(What this task involves): Write out the listing below in its entirety, minus the pictures, without changing a word.

(The data):
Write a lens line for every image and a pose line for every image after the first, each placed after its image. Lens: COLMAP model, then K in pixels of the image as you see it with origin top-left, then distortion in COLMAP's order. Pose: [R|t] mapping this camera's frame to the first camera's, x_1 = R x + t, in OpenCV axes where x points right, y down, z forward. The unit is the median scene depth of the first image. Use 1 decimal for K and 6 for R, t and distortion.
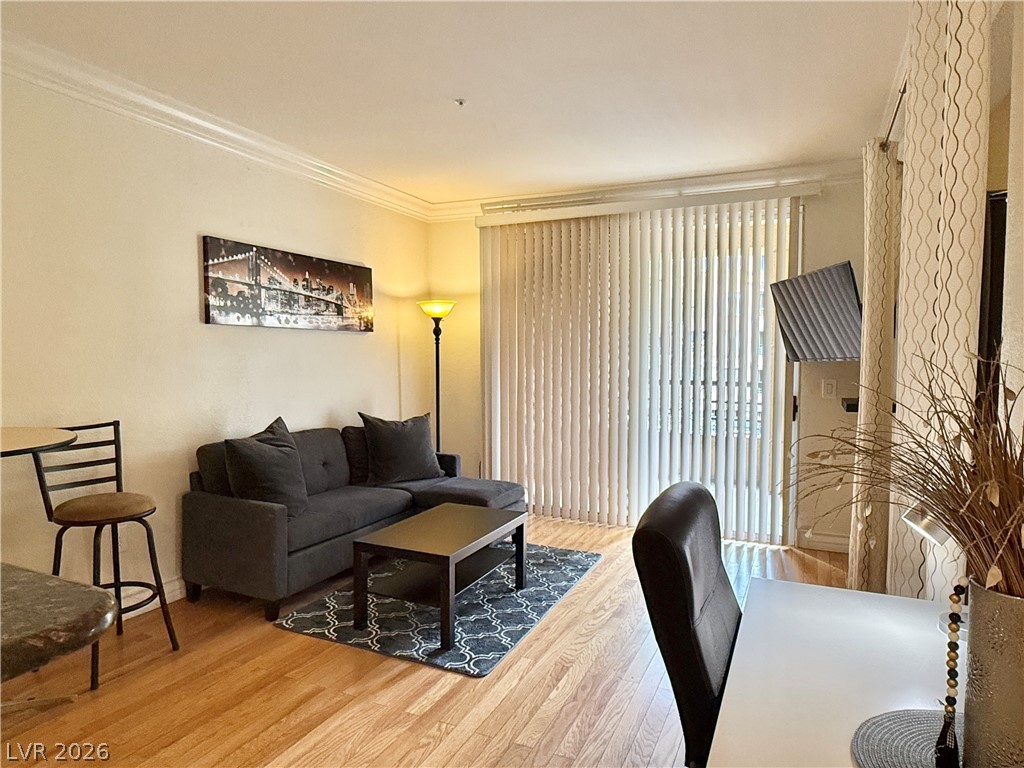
lens RADIAL K [[637.1, 0, 510.5], [0, 637.1, 389.6], [0, 0, 1]] dist [-0.005192, -0.003928]
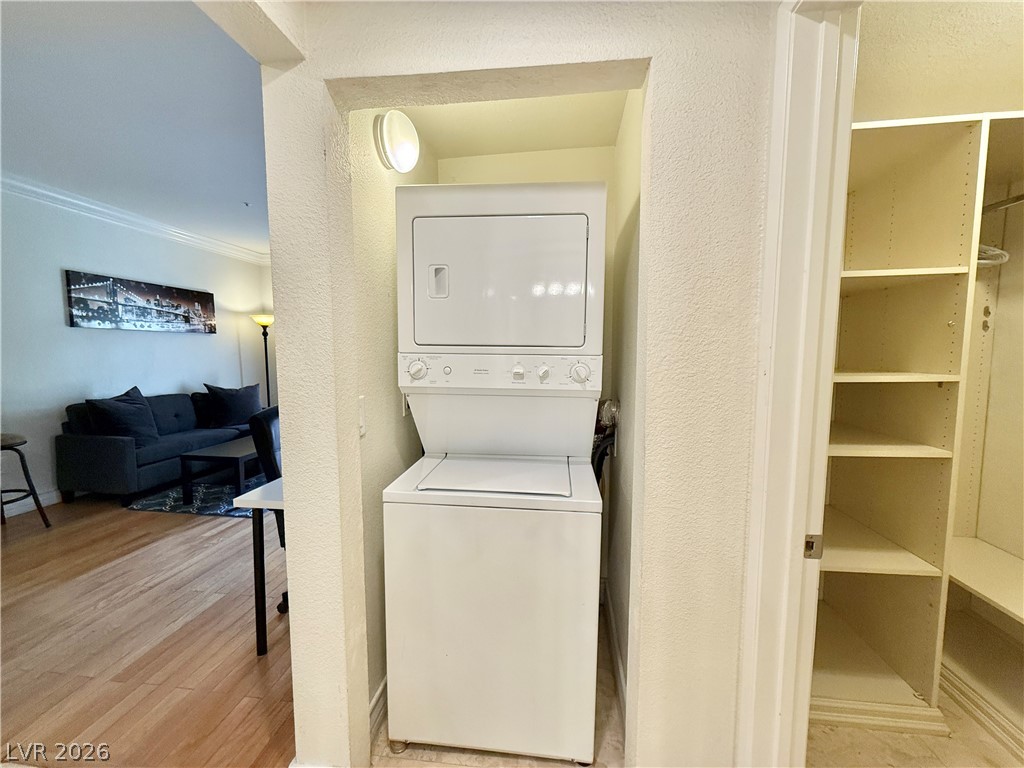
lens RADIAL K [[409.2, 0, 511.9], [0, 409.2, 386.1], [0, 0, 1]] dist [-0.001729, 0.000996]
pose [[0.950483, -0.022284, 0.309977, 0.230298], [0.011722, 0.999287, 0.035895, 0.017375], [-0.310555, -0.030484, 0.950066, -0.286219]]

(Answer):
Write a lens line for every image and a pose line for every image after the first, each placed after its image. Lens: COLMAP model, then K in pixels of the image as you see it with origin top-left, then distortion in COLMAP's order. Pose: [R|t] mapping this camera's frame to the first camera's, x_1 = R x + t, in OpenCV axes where x points right, y down, z forward. The unit is the median scene depth of the first image. Use 1 decimal for K and 6 for R, t and distortion.
lens RADIAL K [[637.1, 0, 510.5], [0, 637.1, 389.6], [0, 0, 1]] dist [-0.005192, -0.003928]
lens RADIAL K [[409.2, 0, 511.9], [0, 409.2, 386.1], [0, 0, 1]] dist [-0.001729, 0.000996]
pose [[0.950483, -0.022284, 0.309977, 0.230298], [0.011722, 0.999287, 0.035895, 0.017375], [-0.310555, -0.030484, 0.950066, -0.286219]]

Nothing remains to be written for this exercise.